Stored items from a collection
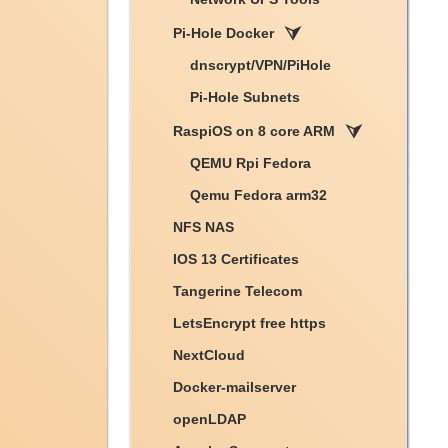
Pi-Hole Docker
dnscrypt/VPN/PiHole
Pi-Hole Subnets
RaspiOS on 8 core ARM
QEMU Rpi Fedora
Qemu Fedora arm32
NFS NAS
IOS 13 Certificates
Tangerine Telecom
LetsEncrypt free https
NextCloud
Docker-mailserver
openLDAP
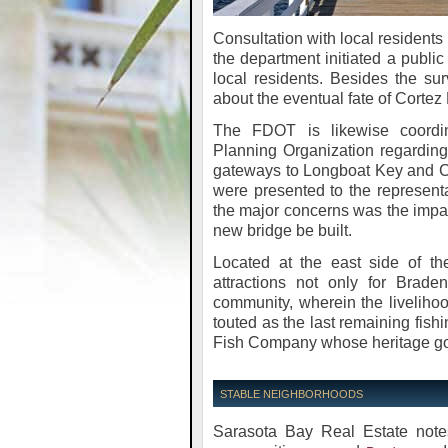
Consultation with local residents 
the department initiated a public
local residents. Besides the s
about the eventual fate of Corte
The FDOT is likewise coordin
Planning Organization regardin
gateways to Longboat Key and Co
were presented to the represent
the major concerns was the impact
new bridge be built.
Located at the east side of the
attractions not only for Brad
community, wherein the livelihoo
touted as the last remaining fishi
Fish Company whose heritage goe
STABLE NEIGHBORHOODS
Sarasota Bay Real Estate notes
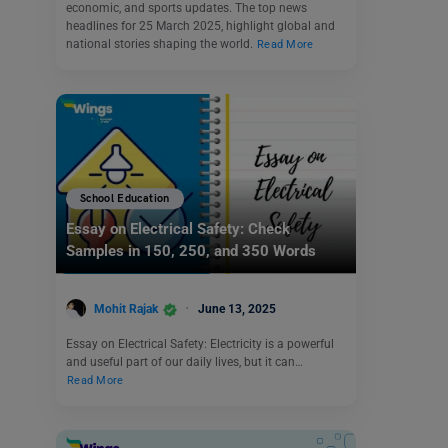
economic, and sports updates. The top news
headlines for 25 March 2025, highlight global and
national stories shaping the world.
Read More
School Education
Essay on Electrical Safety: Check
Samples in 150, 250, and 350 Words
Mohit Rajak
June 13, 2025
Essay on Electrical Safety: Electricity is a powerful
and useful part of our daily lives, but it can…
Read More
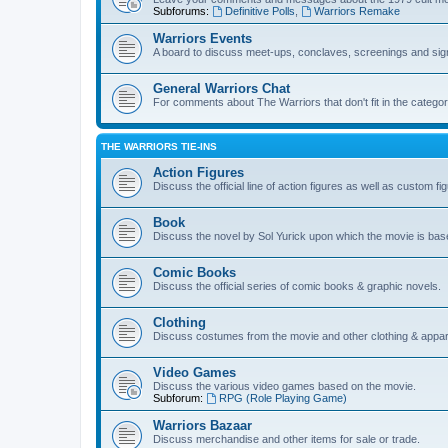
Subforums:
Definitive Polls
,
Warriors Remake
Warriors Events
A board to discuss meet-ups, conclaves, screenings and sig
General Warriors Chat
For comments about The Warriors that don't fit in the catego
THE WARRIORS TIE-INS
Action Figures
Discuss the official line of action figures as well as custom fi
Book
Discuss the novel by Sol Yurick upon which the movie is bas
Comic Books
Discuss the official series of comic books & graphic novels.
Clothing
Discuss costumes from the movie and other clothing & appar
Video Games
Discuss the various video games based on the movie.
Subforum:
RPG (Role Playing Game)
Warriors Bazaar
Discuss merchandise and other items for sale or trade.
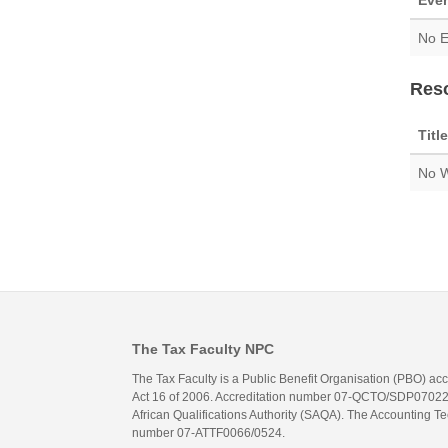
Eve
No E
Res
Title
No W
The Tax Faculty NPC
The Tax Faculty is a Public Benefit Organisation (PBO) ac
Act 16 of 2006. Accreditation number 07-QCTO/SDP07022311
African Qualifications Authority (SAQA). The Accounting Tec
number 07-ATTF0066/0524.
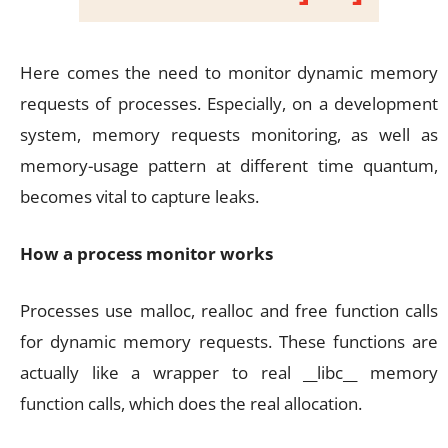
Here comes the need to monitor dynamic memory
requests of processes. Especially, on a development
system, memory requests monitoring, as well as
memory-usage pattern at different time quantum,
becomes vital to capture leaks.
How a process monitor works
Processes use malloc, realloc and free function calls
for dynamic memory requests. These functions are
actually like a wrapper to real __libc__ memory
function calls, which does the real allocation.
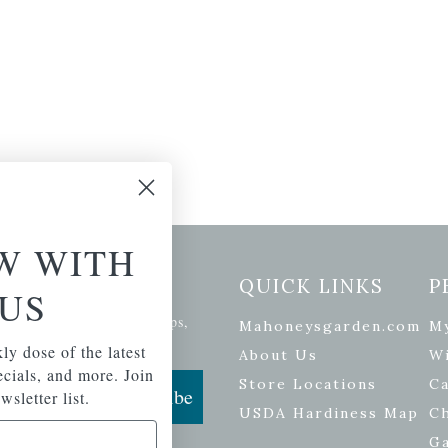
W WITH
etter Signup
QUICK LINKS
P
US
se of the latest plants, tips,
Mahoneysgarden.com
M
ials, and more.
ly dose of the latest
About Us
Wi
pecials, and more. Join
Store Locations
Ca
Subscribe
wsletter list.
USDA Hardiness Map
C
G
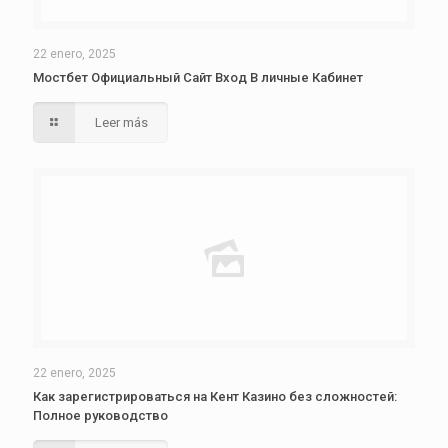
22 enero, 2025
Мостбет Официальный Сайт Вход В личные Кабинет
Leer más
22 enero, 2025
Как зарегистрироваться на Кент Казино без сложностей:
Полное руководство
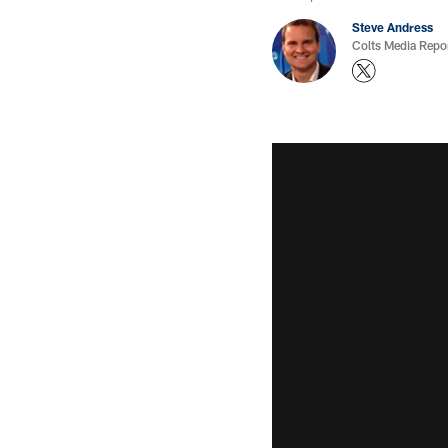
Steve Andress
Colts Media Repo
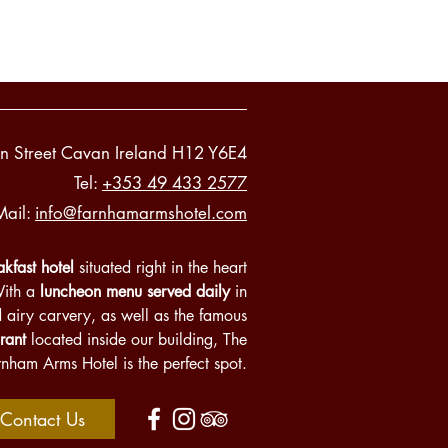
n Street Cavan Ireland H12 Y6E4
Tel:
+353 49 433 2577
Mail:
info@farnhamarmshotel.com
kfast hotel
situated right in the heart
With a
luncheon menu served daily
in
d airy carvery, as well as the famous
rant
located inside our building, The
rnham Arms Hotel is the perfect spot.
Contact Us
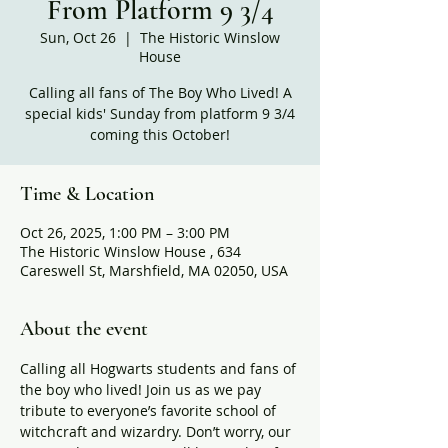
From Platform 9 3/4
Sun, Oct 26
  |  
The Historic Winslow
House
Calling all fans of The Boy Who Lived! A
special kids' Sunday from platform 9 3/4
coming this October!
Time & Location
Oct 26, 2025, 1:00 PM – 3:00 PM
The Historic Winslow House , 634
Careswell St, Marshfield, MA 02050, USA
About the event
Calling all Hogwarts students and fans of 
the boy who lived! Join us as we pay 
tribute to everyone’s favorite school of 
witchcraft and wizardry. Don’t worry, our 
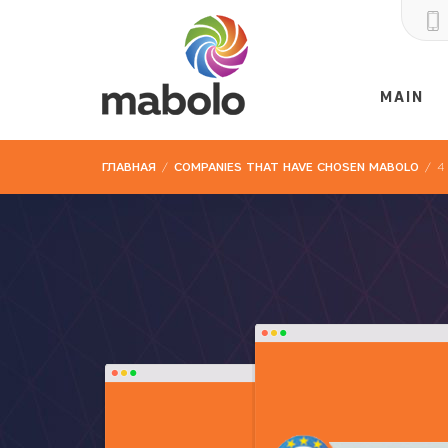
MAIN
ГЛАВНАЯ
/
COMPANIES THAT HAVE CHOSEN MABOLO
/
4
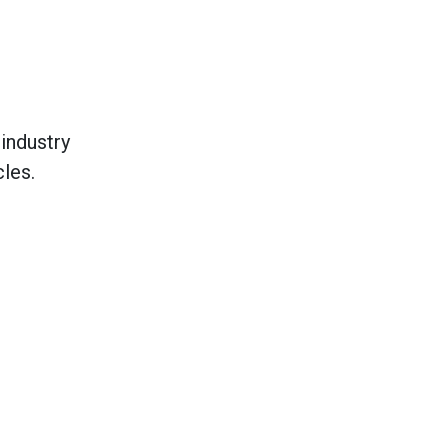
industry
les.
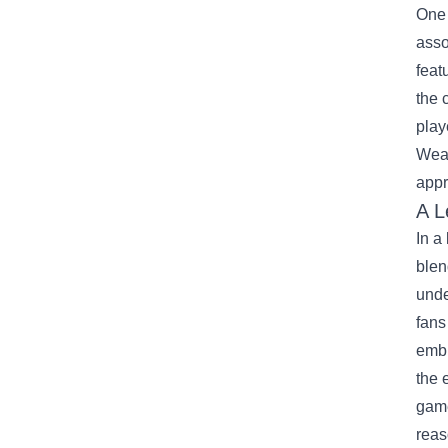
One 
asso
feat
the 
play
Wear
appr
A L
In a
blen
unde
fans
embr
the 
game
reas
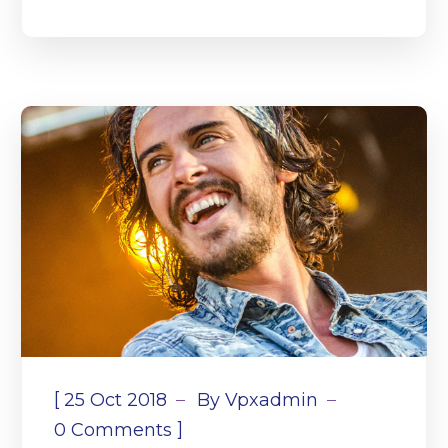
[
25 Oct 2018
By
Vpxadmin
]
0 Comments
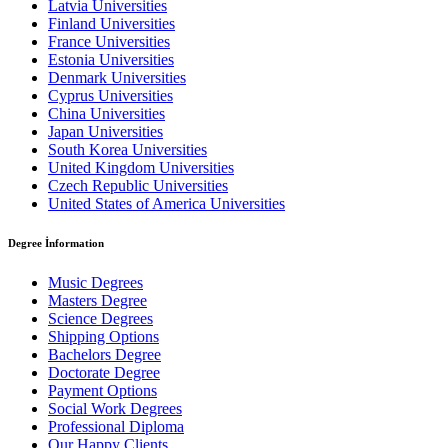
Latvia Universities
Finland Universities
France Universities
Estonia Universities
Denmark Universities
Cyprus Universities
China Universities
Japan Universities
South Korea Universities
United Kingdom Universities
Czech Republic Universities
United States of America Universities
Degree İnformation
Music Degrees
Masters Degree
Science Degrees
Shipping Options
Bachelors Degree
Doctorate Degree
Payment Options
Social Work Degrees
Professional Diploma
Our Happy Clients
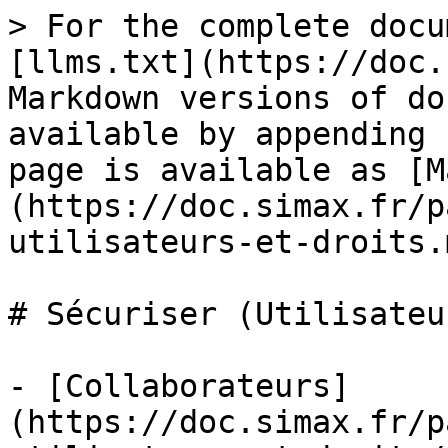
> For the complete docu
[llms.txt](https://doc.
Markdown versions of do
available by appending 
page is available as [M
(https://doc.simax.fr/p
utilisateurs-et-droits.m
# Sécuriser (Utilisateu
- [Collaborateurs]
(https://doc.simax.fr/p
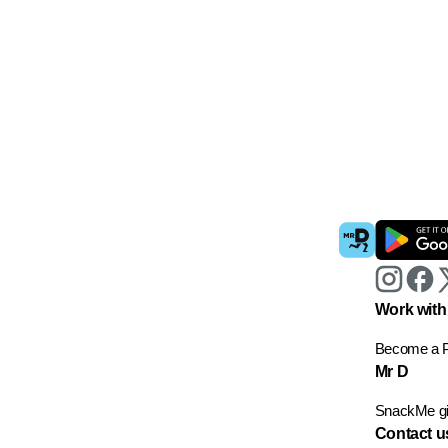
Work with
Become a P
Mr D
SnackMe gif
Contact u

* _Activity_
Using the records above, print exactly the lines between the ones containing "situated right in the heart" and "Social Work Degrees", inclusive, and nothing else; no pictures.

* _Your response_
situated right in the heart
With a
luncheon menu served daily
in
d airy carvery, as well as the famous
rant
located inside our building, The
rnham Arms Hotel is the perfect spot.
Contact Us
From Platform 9 3/4
Sun, Oct 26
  |  
The Historic Winslow
House
Calling all fans of The Boy Who Lived! A
special kids' Sunday from platform 9 3/4
coming this October!
Time & Location
Oct 26, 2025, 1:00 PM – 3:00 PM
The Historic Winslow House , 634
Careswell St, Marshfield, MA 02050, USA
About the event
Calling all Hogwarts students and fans of 
the boy who lived! Join us as we pay 
tribute to everyone’s favorite school of 
witchcraft and wizardry. Don’t worry, our 
MAIN
ГЛАВНАЯ
/
COMPANIES THAT HAVE CHOSEN MABOLO
/
4
industry
les.
One 
asso
feat
the 
play
Wear
appr
A L
In a
blen
unde
fans
embr
the 
game
reas
[
25 Oct 2018
By
Vpxadmin
]
0 Comments
Latvia Universities
Finland Universities
France Universities
Estonia Universities
Denmark Universities
Cyprus Universities
China Universities
Japan Universities
South Korea Universities
United Kingdom Universities
Czech Republic Universities
United States of America Universities
Degree İnformation
Music Degrees
Masters Degree
Science Degrees
Shipping Options
Bachelors Degree
Doctorate Degree
Payment Options
Social Work Degrees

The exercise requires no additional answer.